2- Is the above formula correct? I think cosine should be replaced to sine.
3- also, is the exponent 2 on $ds$ square?, or just the symmetric product $dsds$? since I am confused why he squared the other two quantities i,e. $(d\theta)^2$ why not just write the metric the normal way.
4- and is there a way to explain to a laymans person what's the two here $ds^2$ without confusing them that it's a square?
5- if I give you for example that between tow points the difference in longitude and in latitude is $\pi$, and radius is 3, then the distance between the two points is $18\pi^2$ since by these information we get
$ds^2= 9[\pi^2+( cos^2(\pi) ) \pi^2]=18\pi^2$?.
thank you.
"Nearby" here means "infinitesimally nearby", or "close enough that the deviation from flat space doesn't matter". Mathematically, it means an implied limit to zero.

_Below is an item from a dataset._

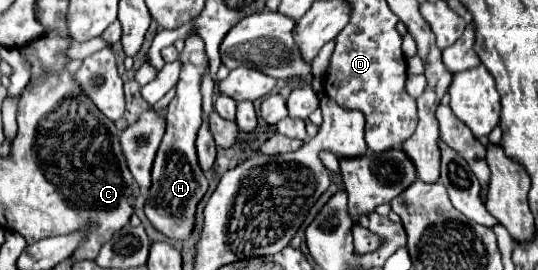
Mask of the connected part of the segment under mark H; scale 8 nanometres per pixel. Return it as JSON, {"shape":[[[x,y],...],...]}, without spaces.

The formula is correct. Note that latitude is zero on the equator and maximal at the north pole, with latitude of the north pole being $\pi/2$. You are probably more familiar with the spherical coordinates commonly used in physics, where instead of the latitude $\psi$ (angle from the equator), the angle from the north pole, $\theta=\frac\pi2-\psi$, is used. For spherical coordinates, you indeed get a sine, as $\cos\psi=\cos(\frac\pi2-\theta)=\sin \theta$.
The exponent is square (but note my remark on point 1). Basically, the formula is Pythagoras: When looking at sufficiently small distances, you cannot distinguish the sphere from an Euclidean plane (again, mathematically this informal description is formalized by the limit process), and therefore you can apply the Pythagoras rule: Distance squared ($ds^2$) equals "vertical" distance squared ($(R\,\mathrm d\psi)^2$) plus "horizontal" distance squared ($(R\cos\theta\,\mathrm d\phi)^2$).
It's a square of an extremely small quantity. Not mathematically exact, but close enough to understand. To make it rigorous, you cannot get around using mathematics anyway.
A difference of $\pi$ is not small by any measure. However, if the difference in both quantities is $10^{-6}$ each, then simply inserting in the formula will indeed give you a very good approximation to the actual distance.